Em suma, o que aconteceu com Oberleide foi uma fatalidade, seguida de um atendimento questionável. Tivesse ela sido socorrida no Sírio Libanês, Samaritano ou Oswaldo Cruz, talvez estivesse viva hoje contando histórias. Não é só problema de erro de diagnóstico médico. É que o Brasil tem duas medicinas: uma para quem pode pagar e o SUS. Se Jair Bolsonaro tivesse tomado a facada e sido socorrido numa UPA teria tido o mesmo destino? Duvidamos. Este país ainda é injusto com seu povo, mesmo que tenha melhorado com a criação do próprio SUS.
Mas com o povo que temos, haverá sim uma hora em que não será preciso fazermos bingos para que nossa gente seja transportada para ser enterrada no seu local de nascimento. Amigos de Oberleide, da Bahia e de São Paulo, em poucas horas, conseguiram toda a grana para o translado aéreo do corpo até Aracaju-Se. A Prefeitura Municipal de Heliópolis fez a parte dos serviços fúnebres e a vereadora Ana Dalva providenciou o transporte da família. Uma união que mostrou o quanto Oberleide Rosário era querida e o quanto de espaço deixará vazio nos corações dos seus amigos e parentes da Bahia, São Paulo e Sergipe.

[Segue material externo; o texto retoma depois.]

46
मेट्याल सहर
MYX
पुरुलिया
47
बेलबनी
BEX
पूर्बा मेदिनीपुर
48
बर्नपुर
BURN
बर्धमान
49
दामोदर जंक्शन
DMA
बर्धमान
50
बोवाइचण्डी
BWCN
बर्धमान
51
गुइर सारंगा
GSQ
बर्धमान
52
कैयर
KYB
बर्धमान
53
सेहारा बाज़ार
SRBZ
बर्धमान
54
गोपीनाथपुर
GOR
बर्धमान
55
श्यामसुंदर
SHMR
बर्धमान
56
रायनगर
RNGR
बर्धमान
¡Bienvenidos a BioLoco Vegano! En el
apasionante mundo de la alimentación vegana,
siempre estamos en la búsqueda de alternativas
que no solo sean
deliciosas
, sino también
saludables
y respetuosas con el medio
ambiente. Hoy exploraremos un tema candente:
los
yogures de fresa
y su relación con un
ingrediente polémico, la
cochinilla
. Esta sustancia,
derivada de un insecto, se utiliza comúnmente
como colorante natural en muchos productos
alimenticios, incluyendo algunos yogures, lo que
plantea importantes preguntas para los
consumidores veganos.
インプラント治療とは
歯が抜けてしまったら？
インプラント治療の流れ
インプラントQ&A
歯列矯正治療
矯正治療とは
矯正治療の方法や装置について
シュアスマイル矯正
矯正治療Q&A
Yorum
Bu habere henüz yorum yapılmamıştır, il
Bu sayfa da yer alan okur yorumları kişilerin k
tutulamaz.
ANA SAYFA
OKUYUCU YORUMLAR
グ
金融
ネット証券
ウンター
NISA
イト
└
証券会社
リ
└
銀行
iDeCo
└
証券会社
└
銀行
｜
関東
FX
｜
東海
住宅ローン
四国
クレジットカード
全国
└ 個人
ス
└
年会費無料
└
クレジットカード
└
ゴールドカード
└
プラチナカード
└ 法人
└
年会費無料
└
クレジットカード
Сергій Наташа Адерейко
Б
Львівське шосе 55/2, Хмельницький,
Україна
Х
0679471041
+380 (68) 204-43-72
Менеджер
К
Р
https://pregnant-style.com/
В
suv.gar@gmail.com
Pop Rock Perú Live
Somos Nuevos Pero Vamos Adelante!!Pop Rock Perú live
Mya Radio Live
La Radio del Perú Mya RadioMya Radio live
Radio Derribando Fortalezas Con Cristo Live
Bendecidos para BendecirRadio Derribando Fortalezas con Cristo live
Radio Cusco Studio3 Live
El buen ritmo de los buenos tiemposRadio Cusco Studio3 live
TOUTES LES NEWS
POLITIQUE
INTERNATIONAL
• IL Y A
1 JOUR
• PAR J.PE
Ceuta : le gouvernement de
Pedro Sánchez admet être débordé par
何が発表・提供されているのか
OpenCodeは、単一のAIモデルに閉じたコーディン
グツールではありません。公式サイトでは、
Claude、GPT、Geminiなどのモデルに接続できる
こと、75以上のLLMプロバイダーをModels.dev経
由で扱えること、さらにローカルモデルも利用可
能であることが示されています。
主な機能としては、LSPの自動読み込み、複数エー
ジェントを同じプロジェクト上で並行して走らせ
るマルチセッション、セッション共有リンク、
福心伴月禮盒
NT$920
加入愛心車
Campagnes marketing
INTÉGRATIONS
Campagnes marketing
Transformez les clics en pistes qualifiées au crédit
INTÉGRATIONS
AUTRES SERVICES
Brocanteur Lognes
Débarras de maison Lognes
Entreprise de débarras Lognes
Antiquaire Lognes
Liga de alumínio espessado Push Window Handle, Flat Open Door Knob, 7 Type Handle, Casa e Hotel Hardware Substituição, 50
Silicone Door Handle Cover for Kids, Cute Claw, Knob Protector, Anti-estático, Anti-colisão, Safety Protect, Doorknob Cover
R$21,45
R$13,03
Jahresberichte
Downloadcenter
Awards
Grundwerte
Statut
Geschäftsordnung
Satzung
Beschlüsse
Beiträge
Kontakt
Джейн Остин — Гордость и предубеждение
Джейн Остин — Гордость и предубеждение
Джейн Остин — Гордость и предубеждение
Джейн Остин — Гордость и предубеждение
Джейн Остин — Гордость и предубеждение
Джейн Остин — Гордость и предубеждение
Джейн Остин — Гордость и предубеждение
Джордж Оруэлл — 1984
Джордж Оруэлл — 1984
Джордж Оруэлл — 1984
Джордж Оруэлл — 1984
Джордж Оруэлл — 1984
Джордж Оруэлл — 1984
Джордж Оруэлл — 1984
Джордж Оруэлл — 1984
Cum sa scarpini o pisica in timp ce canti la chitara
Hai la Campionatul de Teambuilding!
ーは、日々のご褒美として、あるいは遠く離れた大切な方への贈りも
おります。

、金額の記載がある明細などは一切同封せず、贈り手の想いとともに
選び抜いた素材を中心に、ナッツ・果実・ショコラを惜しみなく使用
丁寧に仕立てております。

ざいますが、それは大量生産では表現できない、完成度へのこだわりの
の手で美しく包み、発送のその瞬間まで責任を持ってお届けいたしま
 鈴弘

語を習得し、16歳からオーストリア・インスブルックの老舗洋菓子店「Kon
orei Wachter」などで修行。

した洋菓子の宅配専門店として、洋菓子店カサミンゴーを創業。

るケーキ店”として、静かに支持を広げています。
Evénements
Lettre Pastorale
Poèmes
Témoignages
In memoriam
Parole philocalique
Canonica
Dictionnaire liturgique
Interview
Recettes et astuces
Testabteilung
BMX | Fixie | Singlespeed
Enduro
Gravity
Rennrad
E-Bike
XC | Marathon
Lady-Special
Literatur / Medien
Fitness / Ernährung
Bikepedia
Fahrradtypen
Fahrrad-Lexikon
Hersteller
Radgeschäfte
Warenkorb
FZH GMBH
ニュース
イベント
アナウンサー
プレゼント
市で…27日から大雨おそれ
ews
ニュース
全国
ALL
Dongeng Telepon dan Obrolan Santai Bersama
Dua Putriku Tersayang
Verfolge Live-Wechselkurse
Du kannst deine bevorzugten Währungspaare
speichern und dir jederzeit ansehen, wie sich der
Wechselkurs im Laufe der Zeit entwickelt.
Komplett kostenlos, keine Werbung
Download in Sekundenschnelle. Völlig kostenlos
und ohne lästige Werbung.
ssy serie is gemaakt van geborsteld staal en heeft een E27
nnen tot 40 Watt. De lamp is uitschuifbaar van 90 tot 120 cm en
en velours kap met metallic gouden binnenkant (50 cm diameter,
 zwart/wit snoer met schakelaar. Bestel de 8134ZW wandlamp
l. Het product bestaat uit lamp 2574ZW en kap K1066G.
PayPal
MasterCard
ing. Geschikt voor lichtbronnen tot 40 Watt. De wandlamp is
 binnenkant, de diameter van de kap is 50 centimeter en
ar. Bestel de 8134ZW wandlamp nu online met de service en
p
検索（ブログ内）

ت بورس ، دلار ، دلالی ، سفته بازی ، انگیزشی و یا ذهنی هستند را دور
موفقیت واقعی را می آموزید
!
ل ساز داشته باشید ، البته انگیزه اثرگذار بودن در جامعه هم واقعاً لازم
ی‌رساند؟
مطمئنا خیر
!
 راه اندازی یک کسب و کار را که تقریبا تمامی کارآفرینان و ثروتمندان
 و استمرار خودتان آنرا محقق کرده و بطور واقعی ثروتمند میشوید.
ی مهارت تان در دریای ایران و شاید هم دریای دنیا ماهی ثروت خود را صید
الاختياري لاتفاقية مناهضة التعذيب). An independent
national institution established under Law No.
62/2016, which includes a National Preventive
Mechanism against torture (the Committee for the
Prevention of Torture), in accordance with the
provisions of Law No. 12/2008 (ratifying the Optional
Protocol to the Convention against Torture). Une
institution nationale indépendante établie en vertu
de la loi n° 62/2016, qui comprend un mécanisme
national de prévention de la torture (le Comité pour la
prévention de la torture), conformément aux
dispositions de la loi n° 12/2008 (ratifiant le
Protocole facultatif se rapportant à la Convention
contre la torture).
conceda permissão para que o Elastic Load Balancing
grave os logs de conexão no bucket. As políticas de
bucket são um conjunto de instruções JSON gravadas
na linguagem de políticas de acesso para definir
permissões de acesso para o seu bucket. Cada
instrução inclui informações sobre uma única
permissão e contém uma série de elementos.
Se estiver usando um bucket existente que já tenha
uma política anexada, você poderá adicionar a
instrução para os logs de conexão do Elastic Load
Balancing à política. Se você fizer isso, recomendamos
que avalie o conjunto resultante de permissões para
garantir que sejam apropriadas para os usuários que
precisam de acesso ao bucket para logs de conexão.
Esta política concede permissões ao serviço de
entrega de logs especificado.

A multidão que compareceu ao sepultamento foi um capítulo à parte. Teve até serviço de som pedindo às pessoas que abrissem espaço para que os familiares pudessem dar o último adeus a Oberleide. Vai ser difícil entender o que aconteceu e, principalmente, se convencer da fatalidade do caso. O impacto foi tão grande que o marido, Vagner Menezes, após a confirmação da morte da companheira, abandonou tudo em São Paulo e veio para Fátima. Está cabisbaixo e vai demorar um tempo para perceber que a vida segue. Nem mesmo tem ânimo para sua segunda paixão: o motociclismo. A mãe de Oberleide, dona Orleide Benevides, ainda não se recuperou. Enquanto terminávamos esta reportagem, a vereadora Ana Dalva informava que tinha terminado de levá-la a um hospital. Já está em casa e segue doente de dor, dor de perda irreparável, dor de ente querida arrancada dos braços e da vida aos 23 anos. Dor imensa, maior ainda que a multidão presente ao sepultamento na última sexta-feira (02), no povoado Angico. Dor de um povo que luta, que batalha pela sobrevivência em busca de um lugar ao sol, e que, muitas vezes, de repente, como se fosse um castigo injusto, depara-se com a morte.